Many people can remember a time during their childhood when they stood in the sanctuary at church and acted out the Christmas story. Some might have even stood outside in a stable — no matter the temperature — as Mary, Joseph, Jesus, a wise man, shepherd or angel while a donkey, camel or sheep grazed nearby.

The Nativity scene, synonymous with Christmas and depicting Jesus’ birth, is likely still a staple in your grandmother’s home, your mother’s home and maybe even your own. But if it’s something you want to see a little more of, The Church of Jesus Christ of Latter-Day Saints’ Festival of the Nativity has you covered.

“We are setting up over 1,000 Nativity sets in the church,” said George Wangemann, the church’s ward mission leader. “We’re going to fill up the gym, we're going to fill up some rooms inside the church, and then we’ve got another room ... I’m expecting between 1,100 and 1,200 Nativity sets at our festival.”

The event at 1234 Riverside Drive in Gainesville is set for 6 to 9 p.m. Nov. 29 through Dec. 1 and 3 to 9 p.m. Dec. 2 is free and open to all.

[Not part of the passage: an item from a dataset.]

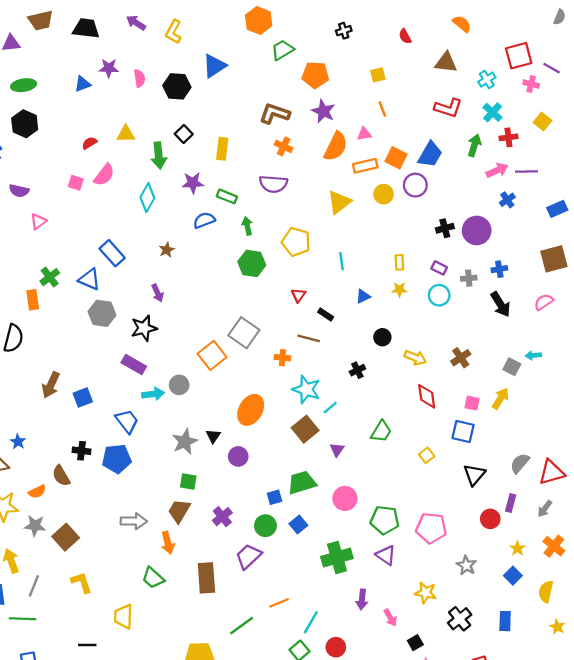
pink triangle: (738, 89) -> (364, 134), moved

“Eleven years ago, we had an outdoor Nativity with animals in it and that was kind of the highlight of our Nativity experience at church,” Wangemann said. “And the very first year we had the outdoor nativity, we also had an indoor Nativity, but it only had 30 displays in it. And compared to the number we have today, that’s almost nothing.”

He said people would simply drive through the parking lot and see the live Nativity, but no one came in. Now, the event draws more than 2,500 people into the church to walk through and see each Nativity scene.

“This is going to be a community event, and it’s very family-centered,” Wangemann said. “It’s Christ-centered, and so it brings out the real meaning of Christmas in hopes of getting people to think back as much as they possibly can about what that real meaning is and how it affected them in the past as well as in our current time.”

While the Nativity scenes are used for the church, many of them belong to Wangemann and his wife, Judy. They store them at their home and had to use a 26-foot enclosed truck to transport them to the church. He said it takes about three weeks and 40 people’s help to set everything up.

“That’s going to be the most difficult thing of all the things we do,” Wangemann said. “That’s to set them up in a way that creates a mood or an atmosphere of Christmas.”

Although Wangemann said he and his wife would have been happy with a dozen or so Nativities for themselves, they started collecting for the event and encouraged others to do the same. Because of that, they're able to borrow from other collections to make the event that much bigger.

The festival of the Nativity is used by many as a yearly tradition, and that’s why Wangemann said he likes to see it continue every year. He said it’s not an event “for the purpose of converting anyone to our religion,” but a way to help the community enjoy the Christmas season.

“This is one of our passions,” Wangemann said. “I know many people in the community here, and they are great, great people who we have a great love and respect for. We’re just trying to return something to them.”